The CPU core will generally send an instruction to load data from some main memory (RAM) address. How would this main memory address be modified for cache access?

The memory address is divided into three parts - Set Index, Block Offset, and Tag.

Consider a cache as a table storing data. A set is a row in a Cache memory table. The block or cache line size is generally 64 bytes. One set (row) of the Cache stores a cache line or a block. One column of the cache memory table stores 1 byte of data. This implies we have 64 columns. How do we know the number of sets?

The size of cache memory table = Number of sets $\times$ Block size

Assume a 64 KB Cache size. The number of sets (or rows in the table) for this Cache is 64KB/64B= 1024.

Next, let us answer how many bits in our main memory address are used for our Cache with 1024 set of blocks size 64 bytes. Consider a main memory address of 32 bits. To identify a unique row in the table (set), we need 10 bits index, since the number of sets = 1024. Similarly, we need 8 bits offset to uniquely identify each of the 64 columns of a block.

Out of the 32 bit, we only need the lower 10+8 = 18 bits to address the Cache. What about the rest of the 32-18 = 14 bits?

As you can notice, two unique 32-bit addresses with the same lower 18 bits can map to the same cache cell. This is expected because a cache size is a subset of the main memory size. We store the rest of the 14 bits as a tag. When we access one memory address, we reserve its full Block in the set and keep its tag in the tag directory (number of rows = number of sets). Next time, we will have a Cache hit when we access another memory address within the same Block. If we access a new memory address with the same set and block offset but a different tag, we call it a cache miss. Then, go to main memory, fetch that entire Block with new tag, and store it in the same set index.

So far, the type of Cache we looked at is called a direct mapped cache (a.k.a. 1-way set associative Cache). Notice the extra power we burn in storing the tags.

Set Associative Cache

We can store multiple tags in a single row of the cache table. A 2-way set associative cache would mean we store two tags and two blocks of Cache for each row in the table. In this case, the number of sets will drop to half for the same cache size. The address decoder logic will become more complicated, and we will store two times more tags. As a result, we will burn more power.

However, this can increase performance (higher hit rate) because we do not have to evict the older Block with a different tag. In our temporal locality case, if we access that same Block sometime very soon, it is nice to have it stored in the Cache instead of evicting it for another Cache block.

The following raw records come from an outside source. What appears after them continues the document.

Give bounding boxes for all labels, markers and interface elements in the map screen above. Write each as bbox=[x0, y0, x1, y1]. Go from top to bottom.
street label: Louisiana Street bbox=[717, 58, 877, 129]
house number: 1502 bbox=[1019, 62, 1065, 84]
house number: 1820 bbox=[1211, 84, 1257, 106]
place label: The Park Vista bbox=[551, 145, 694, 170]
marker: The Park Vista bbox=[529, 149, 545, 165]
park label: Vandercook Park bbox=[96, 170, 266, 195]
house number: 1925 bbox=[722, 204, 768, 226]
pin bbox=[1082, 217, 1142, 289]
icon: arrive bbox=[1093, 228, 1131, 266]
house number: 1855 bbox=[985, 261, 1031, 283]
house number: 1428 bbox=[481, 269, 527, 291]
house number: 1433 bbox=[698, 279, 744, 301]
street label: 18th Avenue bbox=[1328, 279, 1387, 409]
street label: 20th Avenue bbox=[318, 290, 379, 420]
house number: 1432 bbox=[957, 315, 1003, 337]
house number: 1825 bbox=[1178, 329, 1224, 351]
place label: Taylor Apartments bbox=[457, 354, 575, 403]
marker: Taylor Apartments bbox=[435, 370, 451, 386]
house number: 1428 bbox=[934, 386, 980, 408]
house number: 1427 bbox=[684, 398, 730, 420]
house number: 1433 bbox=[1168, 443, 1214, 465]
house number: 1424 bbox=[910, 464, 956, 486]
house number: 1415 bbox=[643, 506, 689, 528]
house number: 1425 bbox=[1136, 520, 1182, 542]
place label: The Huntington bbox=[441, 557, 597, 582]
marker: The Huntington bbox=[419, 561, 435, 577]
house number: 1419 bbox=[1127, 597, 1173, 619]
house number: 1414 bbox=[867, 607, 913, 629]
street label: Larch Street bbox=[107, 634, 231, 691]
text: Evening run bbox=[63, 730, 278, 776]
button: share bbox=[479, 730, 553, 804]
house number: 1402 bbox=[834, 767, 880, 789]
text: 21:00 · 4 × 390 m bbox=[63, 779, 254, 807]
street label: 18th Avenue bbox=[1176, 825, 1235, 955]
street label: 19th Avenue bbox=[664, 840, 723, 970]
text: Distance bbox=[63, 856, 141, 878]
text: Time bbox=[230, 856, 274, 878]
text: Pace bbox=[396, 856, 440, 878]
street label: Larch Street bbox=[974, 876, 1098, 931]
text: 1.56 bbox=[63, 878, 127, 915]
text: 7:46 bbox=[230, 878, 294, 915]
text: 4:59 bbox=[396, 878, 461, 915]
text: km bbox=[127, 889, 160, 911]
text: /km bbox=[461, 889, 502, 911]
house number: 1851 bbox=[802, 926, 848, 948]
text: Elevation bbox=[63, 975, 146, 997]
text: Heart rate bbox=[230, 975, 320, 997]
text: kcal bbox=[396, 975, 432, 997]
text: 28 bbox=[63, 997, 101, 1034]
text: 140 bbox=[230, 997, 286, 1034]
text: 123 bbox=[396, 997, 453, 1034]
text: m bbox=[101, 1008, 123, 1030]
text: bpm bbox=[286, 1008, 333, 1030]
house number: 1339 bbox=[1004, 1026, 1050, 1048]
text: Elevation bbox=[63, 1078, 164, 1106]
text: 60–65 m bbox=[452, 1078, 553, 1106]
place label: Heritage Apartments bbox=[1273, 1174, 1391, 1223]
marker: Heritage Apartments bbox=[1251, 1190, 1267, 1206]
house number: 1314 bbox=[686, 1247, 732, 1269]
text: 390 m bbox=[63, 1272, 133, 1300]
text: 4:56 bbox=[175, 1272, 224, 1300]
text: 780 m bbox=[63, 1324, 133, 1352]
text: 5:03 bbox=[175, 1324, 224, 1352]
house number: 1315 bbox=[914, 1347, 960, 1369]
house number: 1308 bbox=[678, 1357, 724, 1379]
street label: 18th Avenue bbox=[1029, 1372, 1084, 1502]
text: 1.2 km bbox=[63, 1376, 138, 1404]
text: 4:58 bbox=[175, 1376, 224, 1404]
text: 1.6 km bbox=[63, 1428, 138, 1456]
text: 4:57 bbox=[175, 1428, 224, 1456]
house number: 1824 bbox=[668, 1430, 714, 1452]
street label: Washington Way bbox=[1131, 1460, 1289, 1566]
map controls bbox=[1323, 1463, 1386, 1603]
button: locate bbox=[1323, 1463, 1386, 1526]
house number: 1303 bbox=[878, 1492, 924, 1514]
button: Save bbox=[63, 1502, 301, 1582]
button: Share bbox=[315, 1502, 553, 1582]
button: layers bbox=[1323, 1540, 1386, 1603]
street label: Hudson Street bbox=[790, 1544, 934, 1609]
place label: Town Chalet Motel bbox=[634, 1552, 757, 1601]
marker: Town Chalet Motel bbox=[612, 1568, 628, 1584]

Similarly, a n-way set associative Cache can be built. Each set will have n-Cache blocks. The power consumed is way higher in this case, so performance gains might not be significant.

In an extreme case, we can even construct a fully associative cache! Use a single set with all Cache blocks and directly compare tags to see which one needs access. The main memory address will not require a Set index field for this case. The number of Cache blocks will be determined by the Cache size. Correspondingly, we will choose the number of Block offset bits in the address.